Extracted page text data
════════
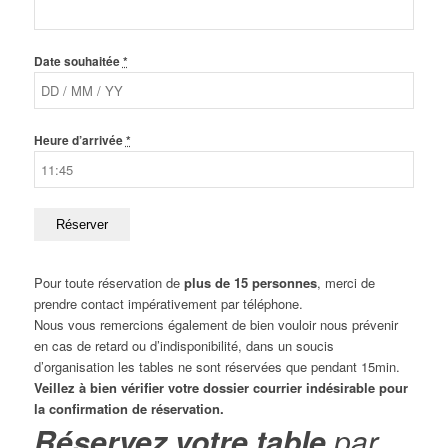
Date souhaitée
*
Heure d’arrivée
*
Pour toute réservation de
plus de 15 personnes
, merci de
prendre contact impérativement par téléphone.
Nous vous remercions également de bien vouloir nous prévenir
en cas de retard ou d’indisponibilité, dans un soucis
d’organisation les tables ne sont réservées que pendant 15min.
Veillez à bien vérifier votre dossier courrier indésirable pour
la confirmation de réservation.
Réservez votre table
par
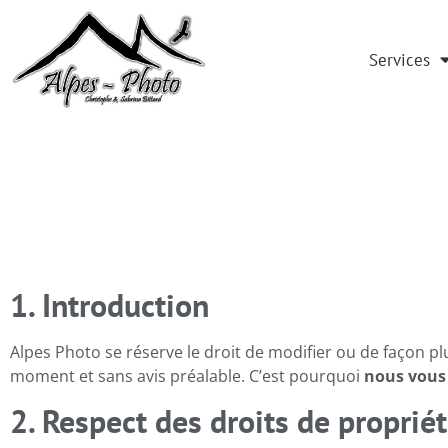
Services
1. Introduction
Alpes Photo se réserve le droit de modifier ou de façon pl
moment et sans avis préalable. C’est pourquoi
nous vous 
2. Respect des droits de proprié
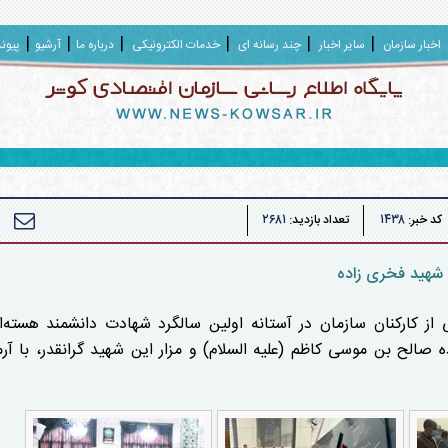
اخبار سازمان
سایر اخبار
چند رسانه ای
خدمات الکترونیکی
درباره ما
آرشیو
پیون
۲۶۸۱
۱۴۳۸
کد خبر:
تعداد بازدید:
ی شهید فخری زاده
ز کارکنان سازمان در آستانه اولین سالگرد شهادت دانشمند هسته‌ا
الح بن موسی کاظم (علیه السلام) و مزار این شهید گرانقدر، با آرم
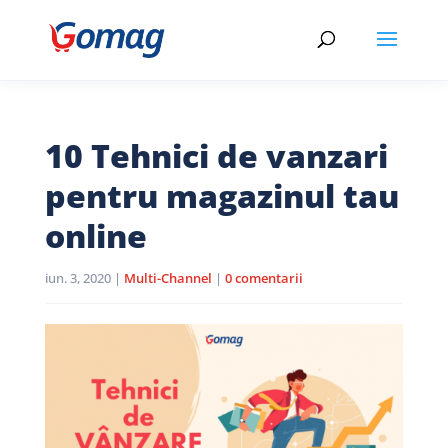
10 Tehnici de vanzari
pentru magazinul tau
online
iun. 3, 2020
|
Multi-Channel
|
0 comentarii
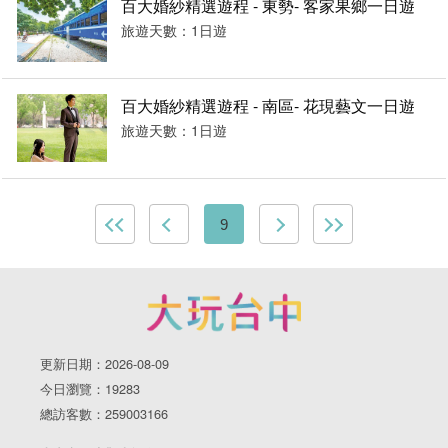
百大婚紗精選遊程 - 東勢- 客家果鄉一日遊
旅遊天數：1日遊
百大婚紗精選遊程 - 南區- 花現藝文一日遊
旅遊天數：1日遊
9
更新日期：2026-08-09
今日瀏覽：19283
總訪客數：259003166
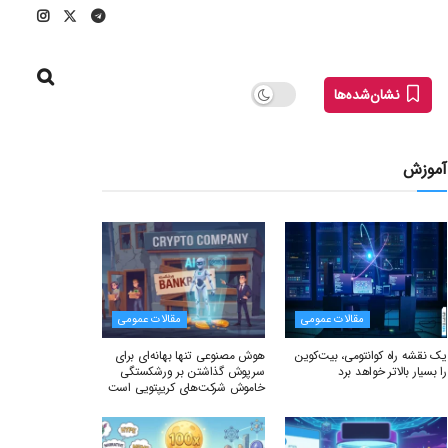
نشان‌شده‌ها
آموزش
مقالات عمومی
مقالات عمومی
یک نقشه راه کوانتومی، بیت‌کوین
هوش مصنوعی تنها بهانه‌ای برای
را بسیار بالاتر خواهد برد
سرپوش گذاشتن بر ورشکستگی
خاموش شرکت‌های کریپتویی است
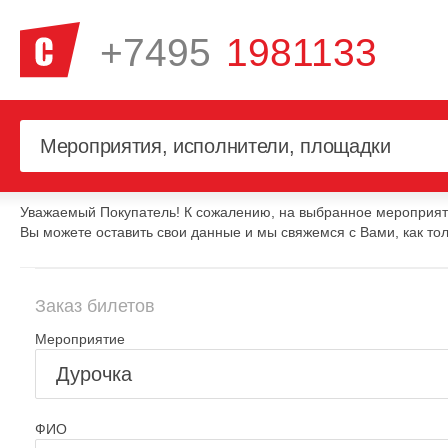
+7495
1981133
Уважаемый Покупатель! К сожалению, на выбранное мероприяти
Вы можете оставить свои данные и мы свяжемся с Вами, как тол
Заказ билетов
Мероприятие
ФИО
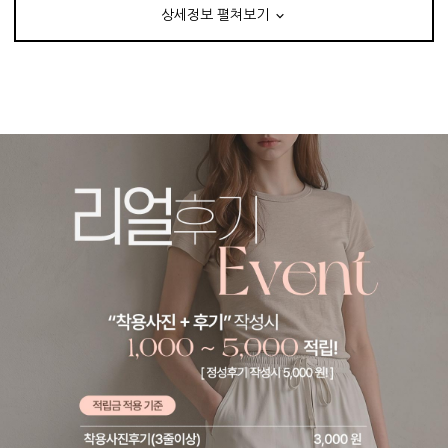
상세정보 펼쳐보기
════════
Job item: Repeat exactly, please: transcribe each entry and leave out the pictures.

Problem solution:
Date souhaitée
*
Heure d’arrivée
*
Pour toute réservation de
plus de 15 personnes
, merci de
prendre contact impérativement par téléphone.
Nous vous remercions également de bien vouloir nous prévenir
en cas de retard ou d’indisponibilité, dans un soucis
d’organisation les tables ne sont réservées que pendant 15min.
Veillez à bien vérifier votre dossier courrier indésirable pour
la confirmation de réservation.
Réservez votre table
par
Services
1. Introduction
Alpes Photo se réserve le droit de modifier ou de façon pl
moment et sans avis préalable. C’est pourquoi
nous vous 
2. Respect des droits de proprié
اخبار سازمان
سایر اخبار
چند رسانه ای
خدمات الکترونیکی
درباره ما
آرشیو
پیون
۲۶۸۱
۱۴۳۸
کد خبر:
تعداد بازدید:
ی شهید فخری زاده
ز کارکنان سازمان در آستانه اولین سالگرد شهادت دانشمند هسته‌ا
الح بن موسی کاظم (علیه السلام) و مزار این شهید گرانقدر، با آرم
10 Tehnici de vanzari
pentru magazinul tau
online
iun. 3, 2020
|
Multi-Channel
|
0 comentarii
百大婚紗精選遊程 - 東勢- 客家果鄉一日遊
旅遊天數：1日遊
百大婚紗精選遊程 - 南區- 花現藝文一日遊
旅遊天數：1日遊
9
更新日期：2026-08-09
今日瀏覽：19283
總訪客數：259003166
نشان‌شده‌ها
آموزش
مقالات عمومی
مقالات عمومی
یک نقشه راه کوانتومی، بیت‌کوین
هوش مصنوعی تنها بهانه‌ای برای
را بسیار بالاتر خواهد برد
سرپوش گذاشتن بر ورشکستگی
خاموش شرکت‌های کریپتویی است
+7495
1981133
Уважаемый Покупатель! К сожалению, на выбранное мероприяти
Вы можете оставить свои данные и мы свяжемся с Вами, как тол
Заказ билетов
Мероприятие
ФИО
상세정보 펼쳐보기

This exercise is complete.